The general rule appears to be that where the undisputed facts show that either of two measures of damages will fully compensate claimant for his loss, that measure should be adopted which is less expensive to the carrier liable for the loss. The thought controlling is to place the shipper who has sustained the loss in the same situation in respect to the contract of shipment as performance of the contract would have placed him. Indemnification by the wrongdoer to the extent of the wrong done is the principle of damages involved here.[5]
Plaintiff, under the controlling contract of the instant case, should receive full actual compensation for the loss it has sustained, and no more.
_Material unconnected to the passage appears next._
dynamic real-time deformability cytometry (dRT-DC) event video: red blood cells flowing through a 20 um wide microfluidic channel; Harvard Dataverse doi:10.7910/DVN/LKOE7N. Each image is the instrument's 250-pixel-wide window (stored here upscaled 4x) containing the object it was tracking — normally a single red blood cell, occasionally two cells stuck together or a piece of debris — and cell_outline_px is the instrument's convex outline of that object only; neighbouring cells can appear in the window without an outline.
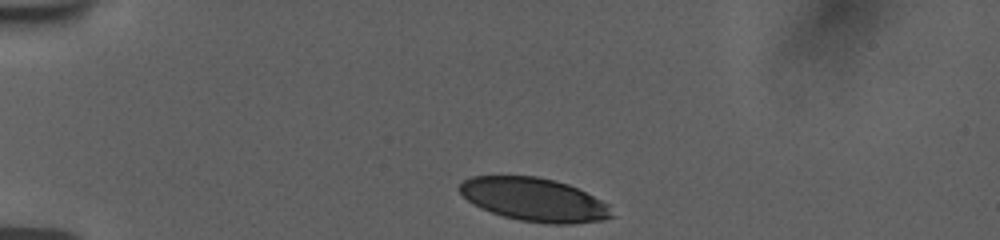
{"species": "human", "species_latin": "Homo sapiens", "temperature_condition": "room temperature", "stored_images_in_passage": 36, "camera_frame_rate_fps": 3000, "um_per_image_px": 0.085, "donor": {"sex": "female"}, "frame": {"image": 1, "passage_image": 1, "time_ms": 0.0, "image_size_px": [1000, 240], "cell_outline_px": [[616, 216], [604, 220], [572, 224], [544, 224], [520, 220], [504, 216], [480, 208], [468, 200], [460, 192], [460, 184], [464, 180], [472, 176], [536, 176], [568, 184], [608, 204]], "centroid_in_image_um": [45.44, 16.98], "position_along_channel_um": 39.6, "area_um2": 38.26}}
Receiving this, justice will be served and no unjust enrichment will thereby be permitted. The Court is of the opinion that plaintiff is limited to said contract price of the potatoes, which is the amount it would have received for the freight if it had been delivered to the consignee.
There was no diversion of the freight after shipment in interstate commerce commenced, and none contemplated. The *279 contract price, that is, $112.50, is the measure of damages here applicable.[6]
Defendant may submit findings of fact, conclusions of law, order for and form of judgment consistent with the foregoing.
Plaintiff may have an exception.
NOTES
[1] Public Law 897, 80th Congress, 62 Stat. 1247, 1248, 7 U.S.C.A. § 1282 note.
[2] 49 U.S.C.A. § 20(11), 34 Stat. 593.
[3] 38 Stat. 1196, 49 U.S.C.A. § 20(11).
[4] 7 U.S.C.A. §§ 601 et seq., 602, 608(1), 608(3)(a).
[5] Chicago, M. & St. P. Ry. Co. v. McCaull-Dinsmore Co., 253 U.S. 97, 100, 40 S. Ct. 504, 64 L. Ed. 801; Illinois Central R. Co. v. Crail, 281 U.S. 57, 50 S. Ct. 180, 74 L. Ed. 699; Leominster Fuel Co. v. N. Y., N. H. & H. R. Co., 258 Mass. 149, 154 N.E. 831, 50 A.L.R. 1464.
[6] 25 C.J.S., Damages, § 74; 5 Dunnell Minnesota Digest, Third Edition, sec. 2561.